The lines represent the reflection symmetries of a regular hexagon
Illustration of the elements of the dihedral group $D_{16}$ as rotations and reflections of a stop sign.

The dihedral groups are the symmetry groups of regular polygons. As such, they are subgroups of the symmetric groups. In general, a regular $n$-gon has $n$ rotational symmetries and $n$ reflection symmetries. The dihedral groups capture these by consisting of the associated rotations and reflections.

Definition 19: The dihedral group of order $2n$, denoted $D_{2n}$, is the group of rotations and reflections of a regular $n$-gon.

Theorem 20: The order of $D_{2n}$ is precisely $2n$.

Proof: Let $\rho$ be a rotation that generates a subgroup of order $n$ in $D_{2n}$. Obviously, $\langle\rho\rangle$ then captures all the pure rotations of a regular $n$-gon.

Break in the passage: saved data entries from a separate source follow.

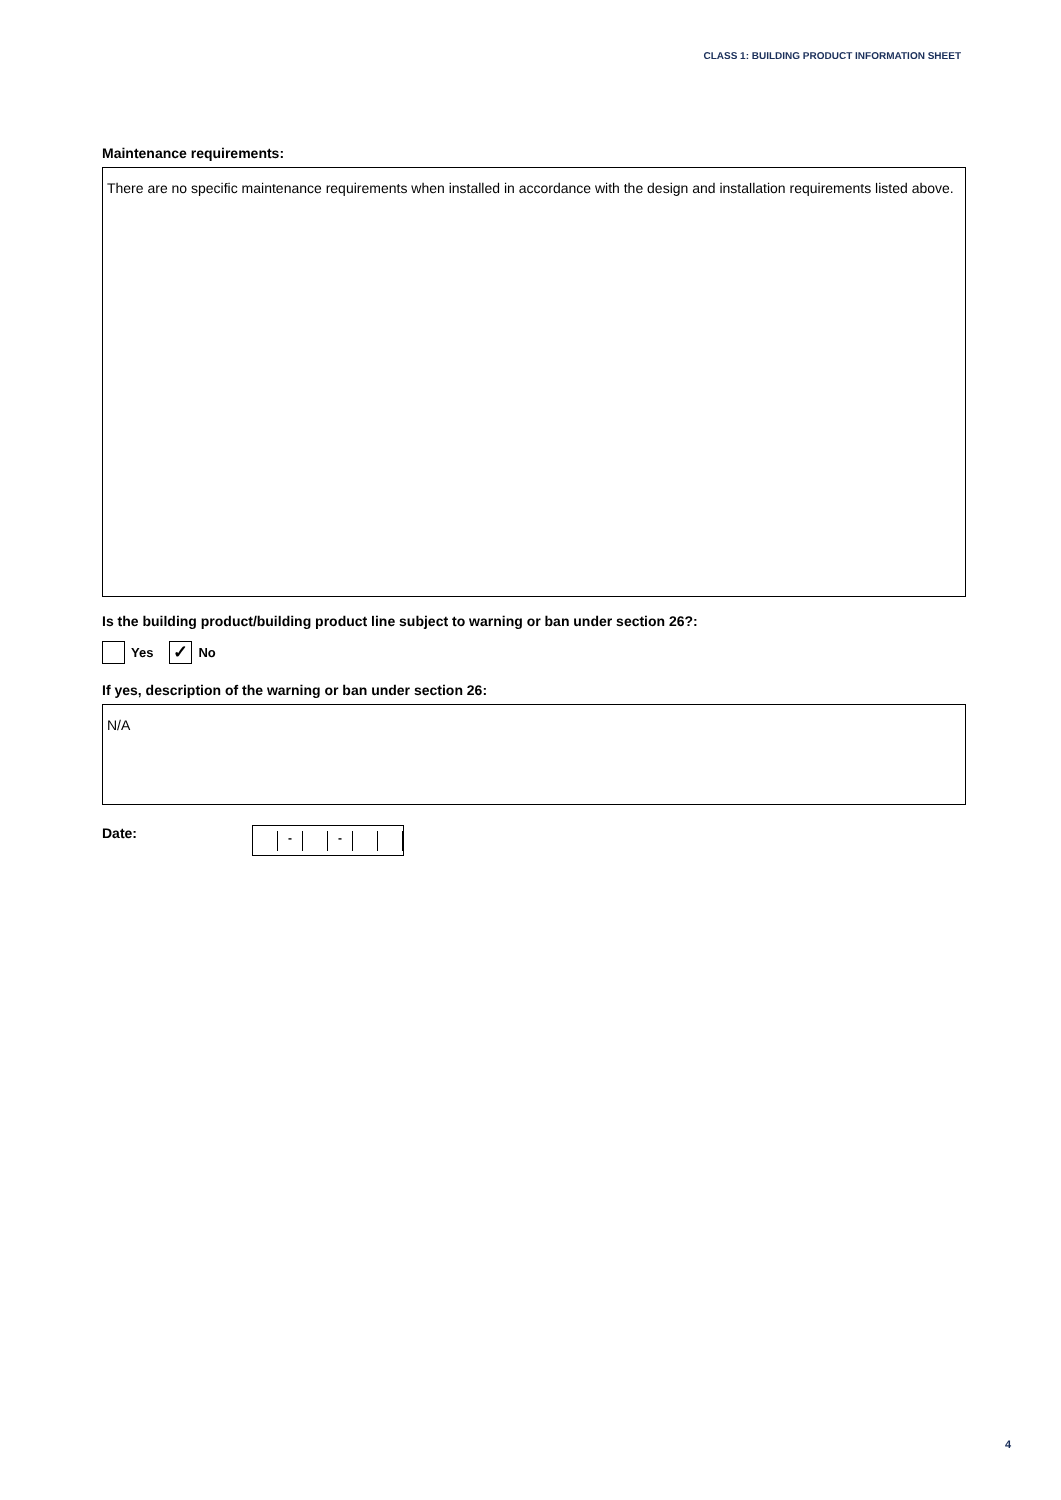CLASS 1: BUILDING PRODUCT INFORMATION SHEET
Maintenance requirements:
There are no specific maintenance requirements when installed in accordance with the design and installation requirements listed above.
Is the building product/building product line subject to warning or ban under section 26?:
Yes ✓ No
If yes, description of the warning or ban under section 26:
N/A
Date:
- -
4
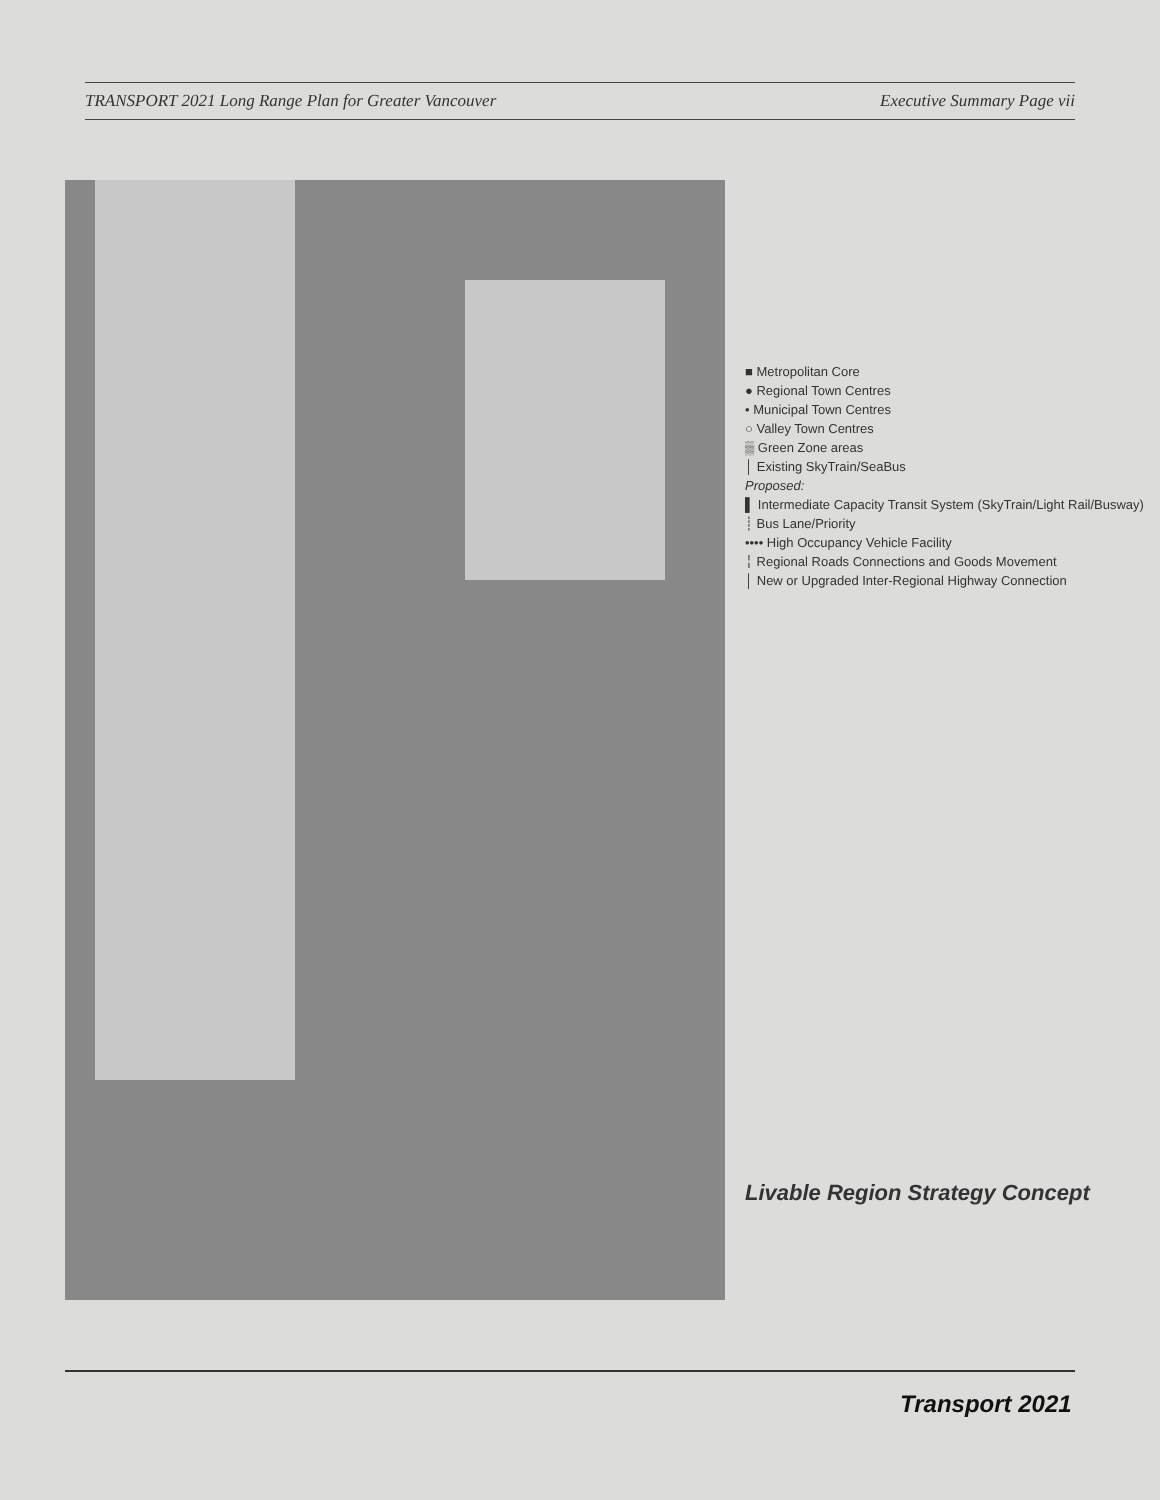TRANSPORT 2021 Long Range Plan for Greater Vancouver Executive Summary Page vii
Livable Region Strategy Concept
■ Metropolitan Core
● Regional Town Centres
• Municipal Town Centres
○ Valley Town Centres
▒ Green Zone areas
│ Existing SkyTrain/SeaBus
Proposed:
▌ Intermediate Capacity Transit System (SkyTrain/Light Rail/Busway)
┊ Bus Lane/Priority
•••• High Occupancy Vehicle Facility
╎ Regional Roads Connections and Goods Movement
│ New or Upgraded Inter-Regional Highway Connection
Transport 2021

Now let $\mu$ be any rotation in The rest of the elements can then be found by composing each element in $\langle\rho\rangle$ with $\mu$. We get a list of elements $D_{2n}=\{ \iota,\rho,...,\rho^{n-1},\mu,\mu\rho,...,\mu\rho^{n-1}\}$. Thus, the order of $D_{2n}$ is $2n$, justifying its notation and proving the theorem.

Remark 21: From this proof we can also see that $\{\rho,\mu\}$ is a generating set for $G$, and all elements can be obtained by writing arbitrary products of $\rho$ and $\mu$ and simplifying the expression according to the rules $\rho^n=\iota$, $\mu^2=\iota$ and $\rho\mu=\mu\rho^{-1}$. Indeed, as can be seen from the figure, a rotation composed with a reflection is new reflection.